GBPUSD to bounce back to 1.25 again. August 7, 2019

The GBP/USD pair is under the bearish pressure after breaking below 1.25 area with a daily close. As the US economy struggles with the rate cut uncertainty and weak US jobs data, the pound sterling may regain grounds against the greenback.

Britain's political challenges may impact the upcoming economic momentum as UK Prime Minister Boris Johnson recently stated that he would take Britain out of the European Union on Oct. 31 with or without an exit deal. His opponents say they will try to stop a no-deal exit even if that means forcing an early election. Moreover, Prime Minister Boris Johnson announced a 1.8 billion-pound cash injection for Britain's public health system while seeking to honor his Brexit pledges as he pushes through the country's departure from the European Union. He also committed to putting money into policing, education and regional infrastructure projects, a spending spree that opposition lawmakers describe as evidence the government is on an election footing for later this year. Additionally, President Donald Trump has promised a deal between the US and the UK would be concluded quickly once the latter leaves the European Union which is being questioned by the lawmakers already.

The UK GDP report is to be published on Friday. The figure is expected to decrease to 0.1% from the previous value of 0.3%. The Prelim GDP is likely to drop to 0.0% from the previous value of 0.5%. Manufacturing Production may slide to -0.1% from the previous value of 1.4%.

On the other hand, President Trump's trade advisor called on the US Federal Reserve to cut interest rates by further three-quarters of a point to full point by end of the year to bring US rates into line to with rates elsewhere which might lead the rate to another 75 to 100 points lower. Federal official Bullard recently stated that not much of rate cuts are going to happen soon and pressurizing the Fed for further rate cut will not be taken lightly. According to Bullard, the Fed's shift since the first of the year, from projecting continued rate hikes to cutting rates at its meeting last week, had made monetary policy "considerably" looser and had adequately offset the uncertainty caused by the US trade spat with China, as well as related global developments. Global growth is slowing, the US economy has cooled from its breakneck pace of 2018, and inflation is low. Most crucially, however, the president's erratic trade war is creating enormous uncertainty. In this type of environment, the prudent thing to do is to cut rates even before the first signs of recession.

This week US PPI report is going to be published along with Core PPI and Building Permits which is expected to play a vital role in the upcoming price actions, but the sentiment is still quite dovish.

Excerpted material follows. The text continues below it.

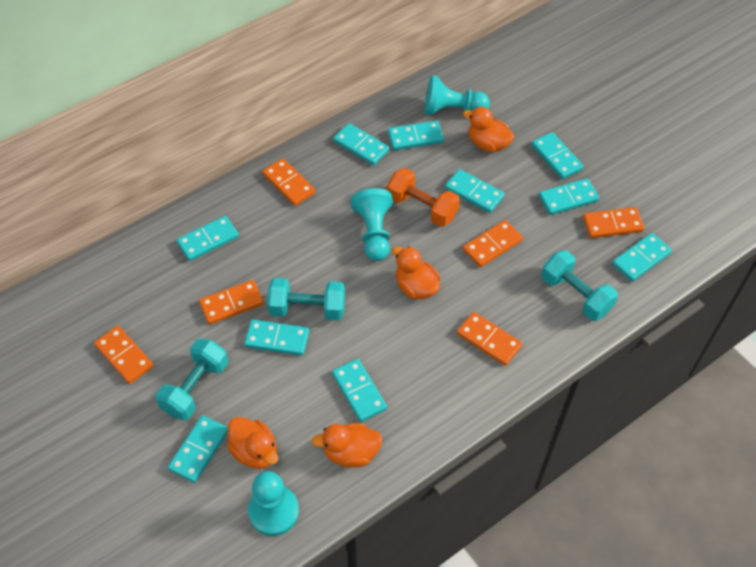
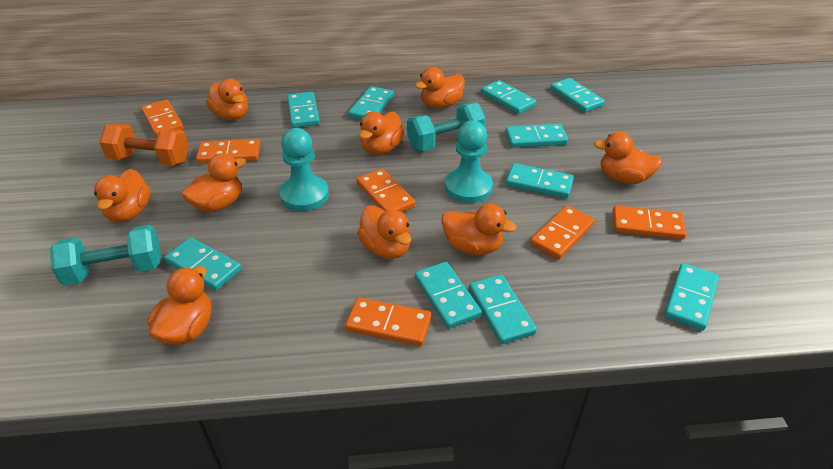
orange duck: 4 -> 9
turquoise dumbbell: 3 -> 2
turquoise pawn: 3 -> 2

As of the current scenario, both currencies in the pair is struggling with challenges as US Fed rate cut issue and GBP's political challenges alongside weak economy ahead of Brexit in the coming months may lead to certain volatility.

TECHNICAL OVERVIEW:

The pair is trading in a bullish channel. It may sink to 1.2350. Though the price remains above 1.21. As the price is below 1.2500 area with a daily close, the bearish bias is expected to continue.